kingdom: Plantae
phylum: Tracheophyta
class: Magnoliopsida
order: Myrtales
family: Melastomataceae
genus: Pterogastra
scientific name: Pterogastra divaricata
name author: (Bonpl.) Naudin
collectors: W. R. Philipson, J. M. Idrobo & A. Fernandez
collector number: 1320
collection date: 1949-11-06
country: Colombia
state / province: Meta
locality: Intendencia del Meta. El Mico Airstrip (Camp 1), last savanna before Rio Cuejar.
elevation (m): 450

PROBLEM STATEMENT
Turn the lines in the records above into one numbered list, leaving out any blank lines.

ANSWER BELOW
1. kingdom: Plantae
2. phylum: Tracheophyta
3. class: Magnoliopsida
4. order: Myrtales
5. family: Melastomataceae
6. genus: Pterogastra
7. scientific name: Pterogastra divaricata
8. name author: (Bonpl.) Naudin
9. collectors: W. R. Philipson, J. M. Idrobo & A. Fernandez
10. collector number: 1320
11. collection date: 1949-11-06
12. country: Colombia
13. state / province: Meta
14. locality: Intendencia del Meta. El Mico Airstrip (Camp 1), last savanna before Rio Cuejar.
15. elevation (m): 450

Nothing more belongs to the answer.